学以致用 >>
A. 在关于父母婚姻的回忆中,父母结婚时爷爷分给他们什么房子?
B. 请从最后一句之后接着写关于父母婚姻的回忆。

所给文章 >>
_ _ _

父亲和母亲80年代结婚,当时的农村对于结婚很简单,男女双方你情我愿,找个媒人说合一下挑个吉祥日子,摆上几桌喜宴也就算成了,没有婚纱;没有结婚照,甚至结婚证都没有,村上几个干部过来见证一下也就算是法律认可的了。
母亲娘家就在我家屋后,和父亲自小玩到大,可以说是青梅竹马,父亲当年是一个老实而能干的青年小伙,听长辈讲,父亲很小年纪就下地干农活,犁田耙田,插秧拌和(收割水稻),样样精通。记得我有次和母亲半开玩笑的问:和父亲是怎么走到一起的?母亲笑着说:“当时就是你爸爸,经常帮我家做农活,到了结婚的年纪,双方家长就把我们撮合到一起了。”说话的时候一脸的幸福,我知道这只是表面上的。
那时的爱情或许相对现在更加的简单,男方有力气,人勤快,女方贤淑温良,双方都对眼就结婚了,以后就站在一起生儿育女,共建家庭。
父母和母亲结婚的时候,爷爷给他们分了两间土砖瓦房,一间是厨房兼客厅,一间是卧房,厨房里锅碗瓢盆,加一张小方桌、几把凳子,一座土灶,一口火坑,一个碗柜;卧室里一个壁柜(不同于现在的壁柜,是一种木质的方柜子,两门结构,里面分三格和一排抽屉,门可以锁,是那种很古老的锁,用来放衣服和贵重物品)一个卧柜(方言叫“kun zhu”,用来放粮食)一张床,(木制的,记得我很小的时候床上的垫料还是用稻草,后来请人打了一张“六弯床”,棕绷的,三面用木制的栏杆压住蚊帐和垫絮,每个栏杆上有些木制的装饰,和一个用来装画报的镜框;最明显的标志是每个栏杆上有两个弯弯的装饰物,加起来就叫“六弯床”),一张书桌(一般是做梳妆台用,后来有了电视机就用来放电视机,正侧面有三个抽屉。)这也算是全部的家当了,基本是母亲娘家陪嫁的物件,当时结婚,女方家就砍几颗自家山上的树,请匠人在家忙活几天打上几件家具,也有是亲戚家送的,但基本都是自家造,很少有花钱出去买的。

_ _ _

数据集 >>
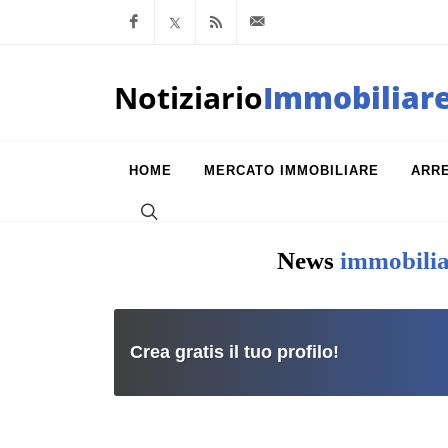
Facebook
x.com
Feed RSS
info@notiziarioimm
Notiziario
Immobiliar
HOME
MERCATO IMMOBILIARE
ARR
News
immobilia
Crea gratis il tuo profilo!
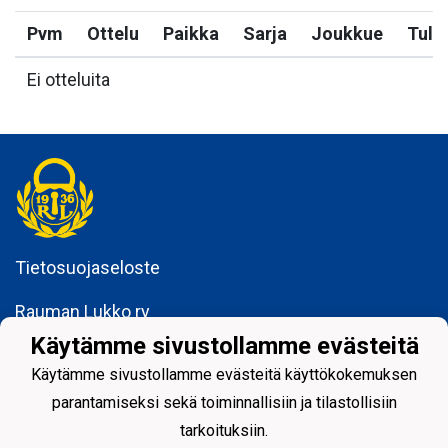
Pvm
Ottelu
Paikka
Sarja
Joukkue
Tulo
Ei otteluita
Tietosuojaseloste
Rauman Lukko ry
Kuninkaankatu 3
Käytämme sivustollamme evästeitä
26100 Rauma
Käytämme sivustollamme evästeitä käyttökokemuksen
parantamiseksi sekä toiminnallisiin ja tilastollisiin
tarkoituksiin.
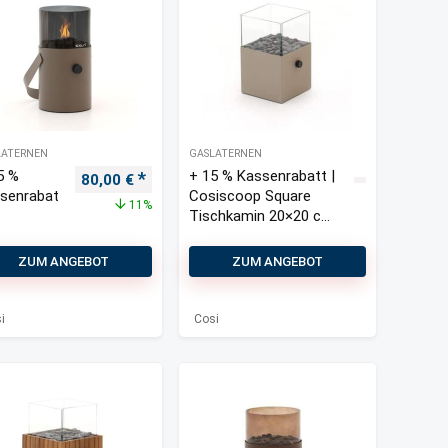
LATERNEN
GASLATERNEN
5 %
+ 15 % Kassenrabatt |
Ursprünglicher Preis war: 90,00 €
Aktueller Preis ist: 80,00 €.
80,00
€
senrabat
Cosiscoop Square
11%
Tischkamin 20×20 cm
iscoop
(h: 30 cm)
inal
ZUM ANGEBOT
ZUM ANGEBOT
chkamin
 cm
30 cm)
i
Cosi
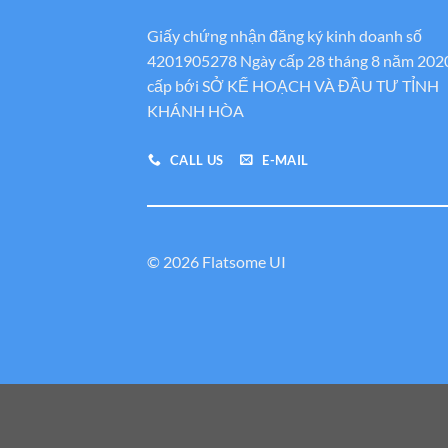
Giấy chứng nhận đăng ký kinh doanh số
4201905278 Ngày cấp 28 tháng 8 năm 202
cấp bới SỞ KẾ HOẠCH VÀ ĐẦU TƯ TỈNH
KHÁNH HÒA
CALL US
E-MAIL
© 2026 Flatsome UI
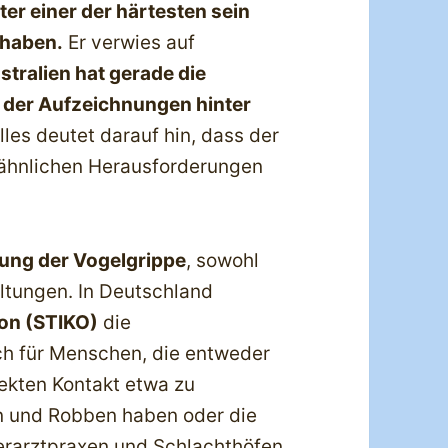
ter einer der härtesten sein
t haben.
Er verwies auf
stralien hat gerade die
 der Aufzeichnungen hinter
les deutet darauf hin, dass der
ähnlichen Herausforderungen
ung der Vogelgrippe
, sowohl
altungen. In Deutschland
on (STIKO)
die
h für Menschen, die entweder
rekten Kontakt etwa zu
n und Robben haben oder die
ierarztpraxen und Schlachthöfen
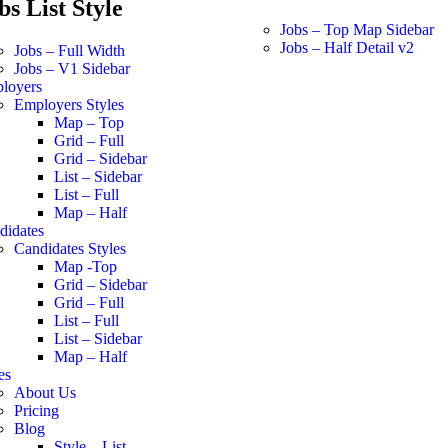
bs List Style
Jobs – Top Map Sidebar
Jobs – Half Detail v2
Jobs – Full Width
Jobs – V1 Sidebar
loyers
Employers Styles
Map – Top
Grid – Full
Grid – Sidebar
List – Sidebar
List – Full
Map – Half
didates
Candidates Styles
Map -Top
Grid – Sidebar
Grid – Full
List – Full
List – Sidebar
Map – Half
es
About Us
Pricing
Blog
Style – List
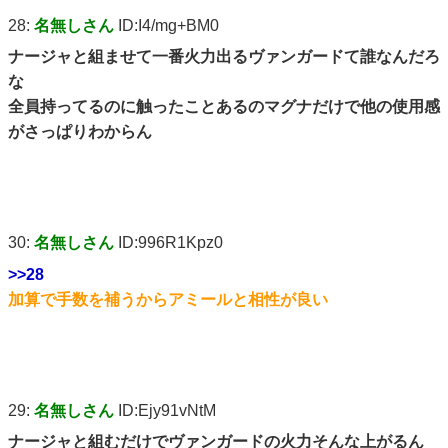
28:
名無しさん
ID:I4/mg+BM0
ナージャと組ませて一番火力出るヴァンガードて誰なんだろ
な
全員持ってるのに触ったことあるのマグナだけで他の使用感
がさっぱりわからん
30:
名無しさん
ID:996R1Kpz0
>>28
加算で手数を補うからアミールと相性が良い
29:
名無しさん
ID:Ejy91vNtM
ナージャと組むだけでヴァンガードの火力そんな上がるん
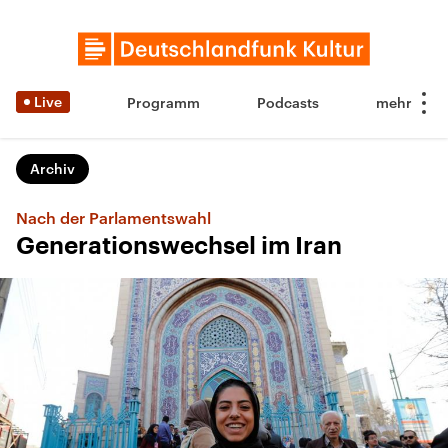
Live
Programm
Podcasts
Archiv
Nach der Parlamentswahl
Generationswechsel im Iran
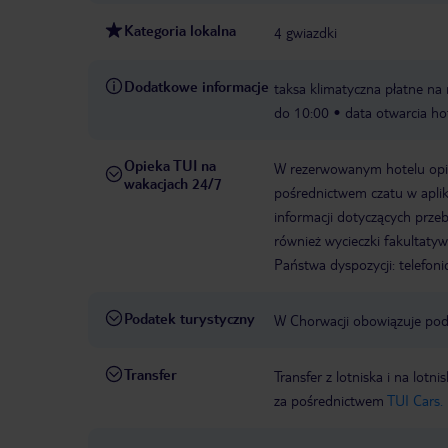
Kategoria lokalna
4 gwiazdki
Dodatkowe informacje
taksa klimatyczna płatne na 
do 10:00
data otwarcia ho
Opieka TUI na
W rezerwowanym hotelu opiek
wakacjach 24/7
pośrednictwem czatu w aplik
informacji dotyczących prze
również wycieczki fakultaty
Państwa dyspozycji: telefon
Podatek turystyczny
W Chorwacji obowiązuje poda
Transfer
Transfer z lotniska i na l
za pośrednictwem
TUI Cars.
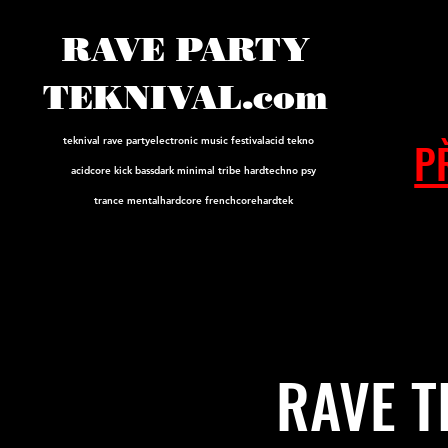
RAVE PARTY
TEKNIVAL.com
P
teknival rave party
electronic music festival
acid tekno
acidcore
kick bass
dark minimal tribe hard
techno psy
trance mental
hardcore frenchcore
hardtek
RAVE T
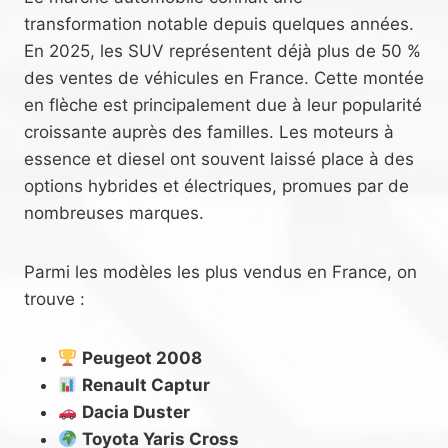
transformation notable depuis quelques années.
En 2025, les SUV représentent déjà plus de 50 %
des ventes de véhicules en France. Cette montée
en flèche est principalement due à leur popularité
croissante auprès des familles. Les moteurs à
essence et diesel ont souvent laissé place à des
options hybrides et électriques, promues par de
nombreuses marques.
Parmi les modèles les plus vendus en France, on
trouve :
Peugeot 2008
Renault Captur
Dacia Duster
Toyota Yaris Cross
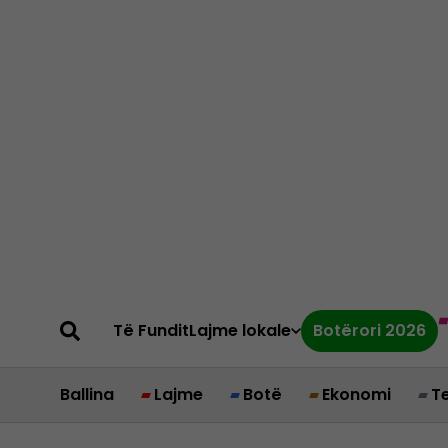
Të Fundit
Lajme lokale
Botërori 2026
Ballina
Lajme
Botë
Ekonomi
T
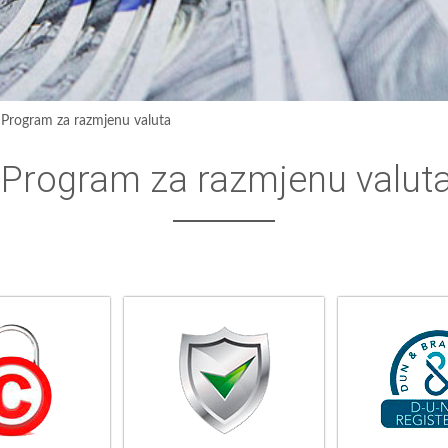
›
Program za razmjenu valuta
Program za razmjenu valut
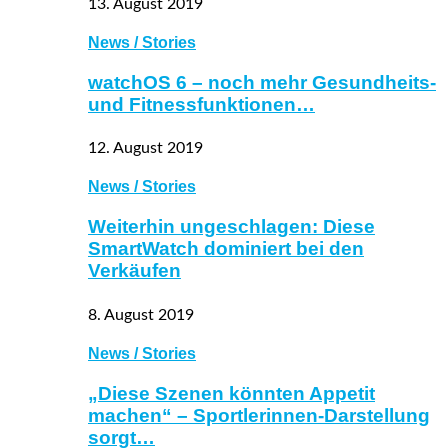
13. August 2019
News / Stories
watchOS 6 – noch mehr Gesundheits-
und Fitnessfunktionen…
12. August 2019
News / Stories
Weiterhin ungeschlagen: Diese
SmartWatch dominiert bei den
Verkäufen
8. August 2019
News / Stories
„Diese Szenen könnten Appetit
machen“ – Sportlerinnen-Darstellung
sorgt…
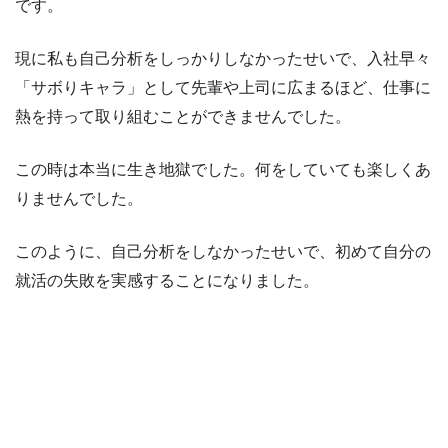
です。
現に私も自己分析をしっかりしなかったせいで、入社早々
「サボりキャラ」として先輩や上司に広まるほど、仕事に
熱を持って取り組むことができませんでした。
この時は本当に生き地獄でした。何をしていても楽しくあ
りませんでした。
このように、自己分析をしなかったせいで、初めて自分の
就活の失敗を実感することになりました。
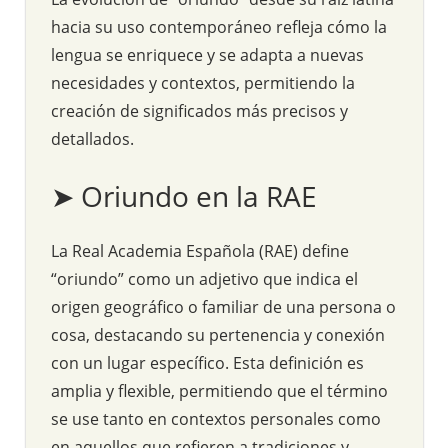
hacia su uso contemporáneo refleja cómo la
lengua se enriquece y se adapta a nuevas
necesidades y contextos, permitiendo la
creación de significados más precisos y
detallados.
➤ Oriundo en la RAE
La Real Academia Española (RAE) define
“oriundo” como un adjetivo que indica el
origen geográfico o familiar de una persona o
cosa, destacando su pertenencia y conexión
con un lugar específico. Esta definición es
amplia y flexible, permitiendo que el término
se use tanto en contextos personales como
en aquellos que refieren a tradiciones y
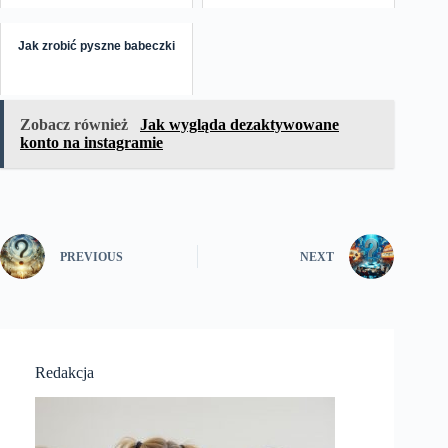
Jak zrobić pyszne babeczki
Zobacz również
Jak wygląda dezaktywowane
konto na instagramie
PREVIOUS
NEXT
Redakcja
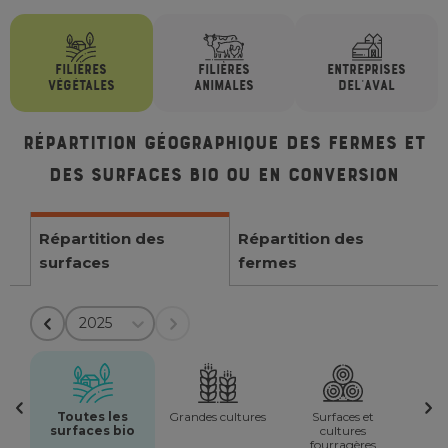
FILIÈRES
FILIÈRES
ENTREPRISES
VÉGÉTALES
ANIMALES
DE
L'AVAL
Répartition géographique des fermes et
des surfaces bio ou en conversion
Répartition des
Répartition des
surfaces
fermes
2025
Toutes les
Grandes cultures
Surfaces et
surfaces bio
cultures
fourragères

_ _ _

练习答案 >>
A. 两间土砖瓦房。

B.
父亲和母亲结婚的第二年,我出生了,因为当时计划生育抓的严,母亲没有到生育年龄,属于违法,结果母亲陪嫁的一张书桌和家里猪栏里的两头小猪被政府的人当成处罚,收走了。
小时候的我身体比较弱,三天五天酒的上医院(那是农村好像没有医院,就是赤脚医生开的家庭诊所)记得有一次晚上下大雨我发高烧,父亲背着我,母亲跟旁边撑着伞打着手电一路小跑去了诊所。这段记忆我很模糊,这样的情节应该不止一次,但是我只能模糊的记得这一段。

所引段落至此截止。